The manufacturer will continue to invest in other alternatives in addition to electric operation. “The lack of sufficient infrastructure is holding back the transition to electric power,” Toyota CEO Akio Toyoda said.
Toyota does not believe in a future where the manufacturer will focus solely on selling electric cars. Despite the fact that many competitors aim to switch to electric cars only in the long run.
Toyotachefen Akio Toyoda adheres to the fact that a continued wide range consisting of, among other things, electric cars, hydrogen cars, internal combustion cars and hybrids is the right choice, reports Bloomberg.
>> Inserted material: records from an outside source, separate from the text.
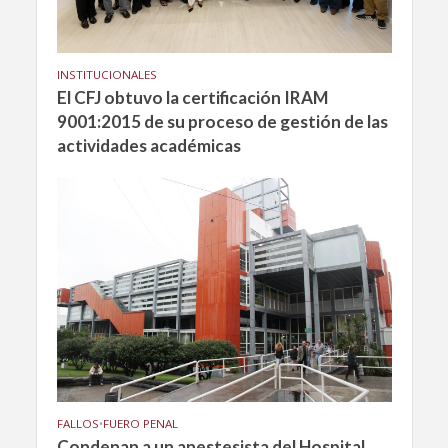
INSTITUCIONALES
El CFJ obtuvo la certificación IRAM
9001:2015 de su proceso de gestión de las
actividades académicas
FALLOS
•
FUERO PENAL
Condenan a un anestesista del Hospital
It was at an event in Las Vegas that Toyoda spoke to dealers about the future of the manufacturer and the strategy they will use. Toyoda believes that electric cars will take longer to adopt than the media wants it to appear.
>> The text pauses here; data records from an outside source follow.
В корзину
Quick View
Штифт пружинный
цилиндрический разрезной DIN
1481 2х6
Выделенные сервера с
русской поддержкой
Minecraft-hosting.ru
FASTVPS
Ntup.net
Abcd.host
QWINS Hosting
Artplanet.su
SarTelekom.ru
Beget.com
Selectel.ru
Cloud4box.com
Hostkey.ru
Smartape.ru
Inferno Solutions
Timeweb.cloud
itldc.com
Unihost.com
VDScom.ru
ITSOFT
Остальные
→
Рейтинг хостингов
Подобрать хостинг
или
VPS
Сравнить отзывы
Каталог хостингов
– The lack of sufficient infrastructure holds back the conversion to electric operation and that is one of the reasons why we will not only invest in electric operation, said Akio Toyoda.
Furthermore, the Toyota manager added that the manufacturer’s strategy will continue to be to offer such a wide range of powertrains as possible.
Toyota has received some criticism from both environmental activists and shareholders where the perception is that Toyota has been late to the ball when it comes to the conversion to electric operation. Greenpeace has put Toyota at the bottom of its list of global car manufacturers vars measures have reduced carbon dioxide emissions.
But it is not an opinion as Toyoda parts, he means the manufacturer has invested in hybrids for more than two decades which he says puts the manufacturer at the top of the list when it comes to the reduction of carbon dioxide emissions from vehicles.
Last year, Toyota pledged to spend $28 billion, approximately SEK 311 billion, to roll out 30 new electric cars until 2030. Something that can be compared to Ford’s 50 billion dollars, approximately SEK 555 billion, which will be used to develop electric cars until 2026.